(Data listing)
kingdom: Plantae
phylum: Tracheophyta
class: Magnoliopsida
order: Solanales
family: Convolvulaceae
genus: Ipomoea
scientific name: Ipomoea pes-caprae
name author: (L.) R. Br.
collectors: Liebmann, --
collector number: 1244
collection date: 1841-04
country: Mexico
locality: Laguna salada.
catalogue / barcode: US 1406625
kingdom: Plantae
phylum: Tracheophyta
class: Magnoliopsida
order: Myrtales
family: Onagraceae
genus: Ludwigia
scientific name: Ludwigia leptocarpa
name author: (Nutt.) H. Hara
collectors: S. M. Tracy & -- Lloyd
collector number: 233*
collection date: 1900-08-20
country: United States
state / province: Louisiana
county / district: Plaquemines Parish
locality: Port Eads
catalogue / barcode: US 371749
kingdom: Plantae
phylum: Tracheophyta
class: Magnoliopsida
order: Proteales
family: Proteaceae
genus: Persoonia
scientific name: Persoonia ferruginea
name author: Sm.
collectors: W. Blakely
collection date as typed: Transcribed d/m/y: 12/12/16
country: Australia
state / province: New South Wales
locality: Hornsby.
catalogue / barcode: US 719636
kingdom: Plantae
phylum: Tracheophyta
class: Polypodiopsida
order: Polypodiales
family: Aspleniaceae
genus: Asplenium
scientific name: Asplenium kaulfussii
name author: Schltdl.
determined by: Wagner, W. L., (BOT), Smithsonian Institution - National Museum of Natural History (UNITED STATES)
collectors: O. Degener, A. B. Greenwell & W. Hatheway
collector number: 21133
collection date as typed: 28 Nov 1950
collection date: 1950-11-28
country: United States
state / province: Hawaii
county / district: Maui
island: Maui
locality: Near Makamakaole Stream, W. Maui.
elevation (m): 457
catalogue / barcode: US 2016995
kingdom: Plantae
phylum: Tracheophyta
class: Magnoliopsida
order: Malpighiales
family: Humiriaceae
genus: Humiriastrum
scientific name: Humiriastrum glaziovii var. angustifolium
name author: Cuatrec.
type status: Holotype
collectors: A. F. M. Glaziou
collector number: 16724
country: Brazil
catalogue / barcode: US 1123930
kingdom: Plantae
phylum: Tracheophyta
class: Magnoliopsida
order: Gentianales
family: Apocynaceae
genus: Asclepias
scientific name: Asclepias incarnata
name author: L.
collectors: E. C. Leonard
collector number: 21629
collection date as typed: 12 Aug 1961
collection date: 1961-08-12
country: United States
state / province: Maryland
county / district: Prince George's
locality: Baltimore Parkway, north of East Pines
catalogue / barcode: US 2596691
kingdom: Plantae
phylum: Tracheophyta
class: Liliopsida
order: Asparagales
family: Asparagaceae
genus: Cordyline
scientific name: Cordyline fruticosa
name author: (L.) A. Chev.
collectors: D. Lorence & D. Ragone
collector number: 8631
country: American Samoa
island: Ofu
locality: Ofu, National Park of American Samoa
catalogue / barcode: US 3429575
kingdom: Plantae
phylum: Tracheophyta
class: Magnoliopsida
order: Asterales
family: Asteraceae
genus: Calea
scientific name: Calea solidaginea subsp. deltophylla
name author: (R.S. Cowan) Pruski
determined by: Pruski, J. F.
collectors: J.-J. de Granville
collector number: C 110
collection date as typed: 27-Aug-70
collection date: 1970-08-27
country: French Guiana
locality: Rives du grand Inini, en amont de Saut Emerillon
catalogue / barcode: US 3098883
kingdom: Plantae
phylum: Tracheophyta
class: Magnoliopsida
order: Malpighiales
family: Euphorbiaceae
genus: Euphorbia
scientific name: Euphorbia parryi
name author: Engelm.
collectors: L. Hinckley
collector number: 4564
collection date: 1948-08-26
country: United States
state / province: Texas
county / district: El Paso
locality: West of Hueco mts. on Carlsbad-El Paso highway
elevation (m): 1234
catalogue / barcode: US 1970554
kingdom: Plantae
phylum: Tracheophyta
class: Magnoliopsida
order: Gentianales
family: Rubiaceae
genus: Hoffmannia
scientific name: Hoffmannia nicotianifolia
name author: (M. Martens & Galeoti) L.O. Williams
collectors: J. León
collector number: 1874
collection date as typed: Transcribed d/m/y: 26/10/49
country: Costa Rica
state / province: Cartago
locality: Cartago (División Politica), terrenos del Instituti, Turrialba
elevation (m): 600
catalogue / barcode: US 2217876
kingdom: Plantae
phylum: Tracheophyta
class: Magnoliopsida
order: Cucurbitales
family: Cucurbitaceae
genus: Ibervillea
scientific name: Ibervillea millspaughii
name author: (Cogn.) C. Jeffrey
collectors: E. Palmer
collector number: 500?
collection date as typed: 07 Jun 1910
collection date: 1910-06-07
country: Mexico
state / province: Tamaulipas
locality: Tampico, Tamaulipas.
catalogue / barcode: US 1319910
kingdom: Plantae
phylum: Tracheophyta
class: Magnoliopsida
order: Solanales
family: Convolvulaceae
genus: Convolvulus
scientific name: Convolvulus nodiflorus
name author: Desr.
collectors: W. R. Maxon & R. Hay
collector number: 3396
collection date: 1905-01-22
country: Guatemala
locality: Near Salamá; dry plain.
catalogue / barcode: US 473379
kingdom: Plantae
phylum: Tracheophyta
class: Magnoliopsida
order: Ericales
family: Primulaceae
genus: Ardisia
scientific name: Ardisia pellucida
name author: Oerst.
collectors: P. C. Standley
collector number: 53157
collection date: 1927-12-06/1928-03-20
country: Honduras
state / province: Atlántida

▸ **Direction**
Rename "scientific name" to "taxon name" in the stretch of the listing from the line containing "locality: Baltimore Parkway, north" through the line containing "catalogue / barcode: US 3429575", and give only those lines back with nothing else changed.

▸ **Reply**
locality: Baltimore Parkway, north of East Pines
catalogue / barcode: US 2596691
kingdom: Plantae
phylum: Tracheophyta
class: Liliopsida
order: Asparagales
family: Asparagaceae
genus: Cordyline
taxon name: Cordyline fruticosa
name author: (L.) A. Chev.
collectors: D. Lorence & D. Ragone
collector number: 8631
country: American Samoa
island: Ofu
locality: Ofu, National Park of American Samoa
catalogue / barcode: US 3429575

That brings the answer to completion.